** DOCUMENT SOURCE **
○ ○ ○

La lagune de Venise, vaste de 550 kilomètres carrés est fragile et menacée. Comme toutes les lagunes, son milieu se transforme sans cesse, agité des mouvements naturels des marées et de l’érosion mais aussi et surtout des interventions humaines. Et le changement climatique n’arrange pas les choses. Or si la lagune est menacée, c’est Venise, un des joyaux du patrimoine de l’humanité qui est en danger. C’est pourquoi le projet européen SubCULTron attire notre attention. Par ses objectifs mais aussi et surtout par sa nature. En effet, le projet consiste à immerger dans la lagune un véritable écosystème de 120 robots et drones capables, de façon autonome et concertée de surveiller ce précieux bras de mer.
Frédéric Boyer, professeur de robotique à l’Ecole des Mines de Nantes et chercheur à l’Institut de recherche en communications et cybernétique de Nantes donne le ton de ce projet au magazine Industrie & Technologie : « C’est un projet crazy ! ».
Et en effet, ce projet européen, piloté par l’Université de Graz (Autriche) et qui regroupe des chercheurs d’Italie, de France, de Belgique, d’Allemagne et de Croatie consiste à déployer un banc de robots sous-marins autonomes, formant non seulement une flottille mais un véritable écosystème cybernétique.

○ ○ ○

** LISTE DES DONNÉES **
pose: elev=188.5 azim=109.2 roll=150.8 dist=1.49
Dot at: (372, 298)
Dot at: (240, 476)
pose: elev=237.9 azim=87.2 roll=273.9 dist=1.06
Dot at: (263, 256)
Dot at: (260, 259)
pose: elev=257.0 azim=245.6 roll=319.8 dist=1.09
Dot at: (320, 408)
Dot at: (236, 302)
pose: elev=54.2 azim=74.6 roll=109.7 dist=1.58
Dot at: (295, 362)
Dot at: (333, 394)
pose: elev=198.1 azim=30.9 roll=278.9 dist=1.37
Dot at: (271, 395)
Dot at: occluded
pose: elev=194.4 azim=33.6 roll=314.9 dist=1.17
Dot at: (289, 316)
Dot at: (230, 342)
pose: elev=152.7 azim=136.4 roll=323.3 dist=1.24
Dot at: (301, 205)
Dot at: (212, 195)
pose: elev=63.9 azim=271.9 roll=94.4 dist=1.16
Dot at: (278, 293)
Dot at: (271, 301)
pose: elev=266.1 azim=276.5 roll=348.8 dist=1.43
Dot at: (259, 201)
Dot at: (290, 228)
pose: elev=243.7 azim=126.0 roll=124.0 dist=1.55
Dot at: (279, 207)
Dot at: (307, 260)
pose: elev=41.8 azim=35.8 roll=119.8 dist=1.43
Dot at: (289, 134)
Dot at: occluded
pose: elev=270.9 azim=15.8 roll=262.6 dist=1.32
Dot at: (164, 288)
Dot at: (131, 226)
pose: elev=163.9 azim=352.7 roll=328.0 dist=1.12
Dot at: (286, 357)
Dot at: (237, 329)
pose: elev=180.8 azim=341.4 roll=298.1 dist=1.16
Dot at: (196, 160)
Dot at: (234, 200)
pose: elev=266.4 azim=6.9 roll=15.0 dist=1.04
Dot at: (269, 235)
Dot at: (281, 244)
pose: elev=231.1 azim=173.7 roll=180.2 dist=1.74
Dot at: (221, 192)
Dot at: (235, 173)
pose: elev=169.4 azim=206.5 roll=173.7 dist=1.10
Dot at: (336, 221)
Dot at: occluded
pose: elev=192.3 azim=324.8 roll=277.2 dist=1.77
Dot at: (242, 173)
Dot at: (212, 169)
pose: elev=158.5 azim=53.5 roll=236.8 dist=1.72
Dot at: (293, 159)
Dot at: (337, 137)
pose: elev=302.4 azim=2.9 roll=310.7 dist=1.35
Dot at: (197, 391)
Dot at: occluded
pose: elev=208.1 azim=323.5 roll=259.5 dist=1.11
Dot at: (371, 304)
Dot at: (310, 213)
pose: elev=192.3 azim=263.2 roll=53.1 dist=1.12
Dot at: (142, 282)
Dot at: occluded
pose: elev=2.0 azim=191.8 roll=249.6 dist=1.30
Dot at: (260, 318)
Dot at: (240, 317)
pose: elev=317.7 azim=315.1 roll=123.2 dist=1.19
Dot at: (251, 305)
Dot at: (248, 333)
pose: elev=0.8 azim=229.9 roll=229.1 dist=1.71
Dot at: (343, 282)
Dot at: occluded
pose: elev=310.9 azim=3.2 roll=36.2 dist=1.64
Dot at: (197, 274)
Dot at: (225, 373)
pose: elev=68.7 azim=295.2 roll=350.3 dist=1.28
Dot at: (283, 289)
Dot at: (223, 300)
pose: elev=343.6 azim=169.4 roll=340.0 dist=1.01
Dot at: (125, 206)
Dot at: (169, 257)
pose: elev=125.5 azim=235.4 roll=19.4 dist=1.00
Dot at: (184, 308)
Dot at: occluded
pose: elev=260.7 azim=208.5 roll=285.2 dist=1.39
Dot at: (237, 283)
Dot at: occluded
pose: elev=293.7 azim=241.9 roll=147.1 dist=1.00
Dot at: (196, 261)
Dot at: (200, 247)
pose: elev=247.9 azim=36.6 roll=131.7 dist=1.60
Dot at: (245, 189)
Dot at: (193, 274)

○ ○ ○

** TÂCHE A **
D'après le texte sur la lagune de Venise, pourquoi Venise elle-même est-elle en danger ?
** TÂCHE B **
Recopiez le passage du texte sur la lagune de Venise de « Frédéric Boyer, professeur » jusqu'à « véritable écosystème cybernétique. ».
** TÂCHE C **
Poursuivez le texte sur la lagune de Venise après sa dernière phrase.

** RÉPONSE A **
Venise est en danger parce que sa lagune est fragile et menacée. La lagune se transforme sans cesse sous l'effet des marées et de l'érosion, mais surtout des interventions humaines, et le changement climatique aggrave la situation.

** RÉPONSE B **
Frédéric Boyer, professeur de robotique à l’Ecole des Mines de Nantes et chercheur à l’Institut de recherche en communications et cybernétique de Nantes donne le ton de ce projet au magazine Industrie & Technologie : « C’est un projet crazy ! ».
Et en effet, ce projet européen, piloté par l’Université de Graz (Autriche) et qui regroupe des chercheurs d’Italie, de France, de Belgique, d’Allemagne et de Croatie consiste à déployer un banc de robots sous-marins autonomes, formant non seulement une flottille mais un véritable écosystème cybernétique.

** RÉPONSE C **
Le banc de robots est formé de trois populations différentes de drones. Les aMussels (moules artificielles) seront enfouies dans le sable pour collecter une batterie de données et établir une sorte de réseau sensoriel. Les moules artificielles pourront également se déplacer par groupe grâce, entre autres, aux courants d’eau et aux turbulences. Situés à la surface de l’eau, les aPads (nénuphars artificiels) visent à apporter l’énergie nécessaire à l’écosystème. Enfin, les aFishs (poissons artificiels) circuleront entre les deux premières populations pour apporter de l’énergie aux moules artificielles et devront récolter des informations bien précises.
Le premier, l’artificialMussel s’inspire directement de la moule qui va s’accrocher sur un rocher sur le fond de la lagune. Une fois accrochée au rocher ou au fond sableux, la moule-robot ouvre sa coquille afin d’exposer ses capteurs au courant marin. Autonome, cette moule se servira des courants marins pour générer sa propre énergie. Les artificialFish Inspirés du poisson, vont fureter sur différentes zones et à différentes profondeurs pour réaliser leurs mesures. Enfin, l’artificialPad, flottera à la surface afin de relayer les données collectées par les autres robots. Cet engin disposera de panneaux solaires pour s’alimenter en énergie.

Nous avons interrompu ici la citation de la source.